### EXERCISE OBJECTIVE:
Pull out of the data below the stretch of lines bounded by the one containing "- Enregistrement audio avec AVAudioRecorder" and the one containing "- Suppression des", both bounds included, unchanged.

[Collected data]

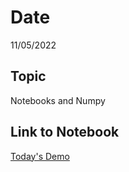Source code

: # Date
11/05/2022

## Topic
Notebooks and Numpy

## Link to Notebook
[Today's Demo](https://www.kaggle.com/rogerhuba/numpy-fun)
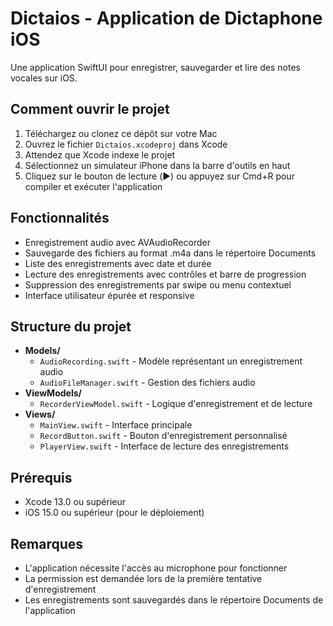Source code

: # Dictaios - Application de Dictaphone iOS

Une application SwiftUI pour enregistrer, sauvegarder et lire des notes vocales sur iOS.

## Comment ouvrir le projet

1. Téléchargez ou clonez ce dépôt sur votre Mac
2. Ouvrez le fichier `Dictaios.xcodeproj` dans Xcode
3. Attendez que Xcode indexe le projet
4. Sélectionnez un simulateur iPhone dans la barre d'outils en haut
5. Cliquez sur le bouton de lecture (▶️) ou appuyez sur Cmd+R pour compiler et exécuter l'application

## Fonctionnalités

- Enregistrement audio avec AVAudioRecorder
- Sauvegarde des fichiers au format .m4a dans le répertoire Documents
- Liste des enregistrements avec date et durée
- Lecture des enregistrements avec contrôles et barre de progression
- Suppression des enregistrements par swipe ou menu contextuel
- Interface utilisateur épurée et responsive

## Structure du projet

- **Models/**
  - `AudioRecording.swift` - Modèle représentant un enregistrement audio
  - `AudioFileManager.swift` - Gestion des fichiers audio
- **ViewModels/**
  - `RecorderViewModel.swift` - Logique d'enregistrement et de lecture
- **Views/**
  - `MainView.swift` - Interface principale
  - `RecordButton.swift` - Bouton d'enregistrement personnalisé
  - `PlayerView.swift` - Interface de lecture des enregistrements

## Prérequis

- Xcode 13.0 ou supérieur
- iOS 15.0 ou supérieur (pour le déploiement)

## Remarques

- L'application nécessite l'accès au microphone pour fonctionner
- La permission est demandée lors de la première tentative d'enregistrement
- Les enregistrements sont sauvegardés dans le répertoire Documents de l'application
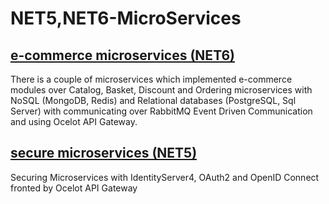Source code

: # NET5,NET6-MicroServices

## [e-commerce microservices (NET6)](https://github.com/eduflornet/NET6-MicroServices/tree/main/e-commerce)
There is a couple of microservices which implemented e-commerce modules over Catalog, Basket, Discount and Ordering microservices with NoSQL (MongoDB, Redis) and Relational databases (PostgreSQL, Sql Server) with communicating over RabbitMQ Event Driven Communication and using Ocelot API Gateway.

## [secure microservices (NET5)](https://github.com/eduflornet/NET6-MicroServices/tree/main/secure)
Securing Microservices with IdentityServer4, OAuth2 and OpenID Connect fronted by Ocelot API Gateway



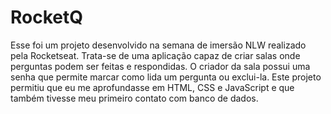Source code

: # RocketQ

Esse foi um projeto desenvolvido na semana de imersão NLW realizado pela Rocketseat.
Trata-se de uma aplicação capaz de criar salas onde perguntas podem ser feitas e respondidas. 
O criador da sala possui uma senha que permite marcar como lida um pergunta ou exclui-la.
Este projeto permitiu que eu me aprofundasse em HTML, CSS e JavaScript e que também tivesse meu primeiro contato com banco de dados.
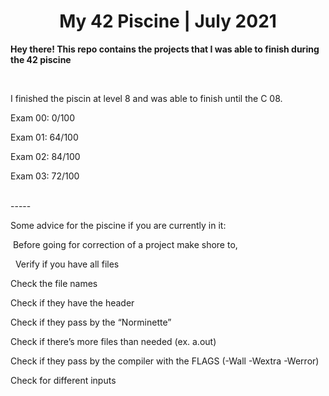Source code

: <h1 align="center">
  <b>My 42 Piscine | July 2021</b>
</h1>
<p align="left">
  <b>Hey there! This repo contains the projects that I was able to finish during the 42 piscine</b>
</p>
<br>
<p>I finished the piscin at level 8 and was able to finish until the C 08.</p>
<p>Exam 00: 0/100</p>
<p>Exam 01: 64/100</p>
<p>Exam 02: 84/100</p>
<p>Exam 03: 72/100</p>
</br>
-----
<br>
<p>Some advice for the piscine if you are currently in it:</p>
<p>&nbspBefore going for correction of a project make shore to, </p>
<p>&nbsp&nbspVerify if you have all files</p>
<p>Check the file names</p>
<p>Check if they have the header</p>
<p>Check if they pass by the “Norminette”</p>
<p>Check if there’s more files than needed (ex. a.out)</p>
<p>Check if they pass by the compiler with the FLAGS (-Wall -Wextra -Werror)</p>
<p>Check for different inputs</p>
</br>
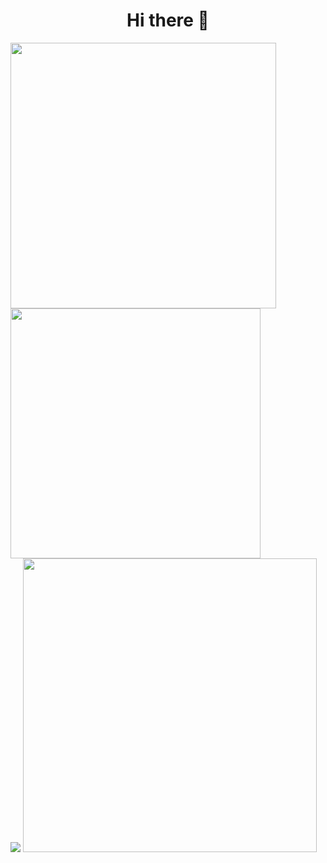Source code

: <h1 align=center> Hi there 👋 </h1>

<picture>
  <source
    srcset="https://streak-stats.demolab.com?user=maxelonej&theme=dark&hide_border=true&date_format=j%2Fn%5B%2FY%5D&mode=weekly"
    media="(prefers-color-scheme: dark)"
  />
  <source
    srcset="https://streak-stats.demolab.com?user=maxelonej&hide_border=true&date_format=j%2Fn%5B%2FY%5D&mode=weekly"
    media="(prefers-color-scheme: light), (prefers-color-scheme: no-preference)"
  />
  <img width=425 src="https://streak-stats.demolab.com?user=maxelonej&hide_border=true&date_format=j%2Fn%5B%2FY%5D&mode=weekly" />
</picture>

<picture>
  <source
    srcset="https://github-readme-stats.vercel.app/api?username=maxelonej&show_icons=true&theme=dark&hide_border=true"
    media="(prefers-color-scheme: dark)"
  />
  <source
    srcset="https://github-readme-stats.vercel.app/api?username=maxelonej&show_icons=true&hide_border=true"
    media="(prefers-color-scheme: light), (prefers-color-scheme: no-preference)"
  />
  <img width=400 src="https://github-readme-stats.vercel.app/api?username=maxelonej&show_icons=true&hide_border=true" />
</picture>


<br>

<picture>
  <source
    srcset="https://github-readme-stats.vercel.app/api/top-langs/?username=maxelonej&theme=dark&hide_border=true&layout=pie"
    media="(prefers-color-scheme: dark)"
  />
  <source
    srcset="https://github-readme-stats.vercel.app/api/top-langs/?username=maxelonej&hide_border=true&hide=shell&layout=pie"
    media="(prefers-color-scheme: light), (prefers-color-scheme: no-preference)"
  />
  <img src="https://github-readme-stats.vercel.app/api/top-langs/?username=maxelonej&hide_border=true&hide=shell&layout=pie" />
</picture>

<picture>
  <source
    srcset="https://leetcard.jacoblin.cool/maxelonej?theme=dark&ext=activity"
    media="(prefers-color-scheme: dark)"
  />
  <source
    srcset="https://leetcard.jacoblin.cool/maxelonej?ext=activity"
    media="(prefers-color-scheme: light), (prefers-color-scheme: no-preference)"
  />
  <img width=470 src="https://leetcard.jacoblin.cool/maxelonej?ext=activity" />
</picture>

<br>

<!--
- 🔭 I’m currently working on ...
- 🌱 I’m currently learning ...
- 👯 I’m looking to collaborate on ...
- 🤔 I’m looking for help with ...
- 💬 Ask me about ...
- 📫 How to reach me: ...
- 😄 Pronouns: ...
- ⚡ Fun fact: ...
-->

### ANSWER BELOW:
- Enregistrement audio avec AVAudioRecorder
- Sauvegarde des fichiers au format .m4a dans le répertoire Documents
- Liste des enregistrements avec date et durée
- Lecture des enregistrements avec contrôles et barre de progression
- Suppression des enregistrements par swipe ou menu contextuel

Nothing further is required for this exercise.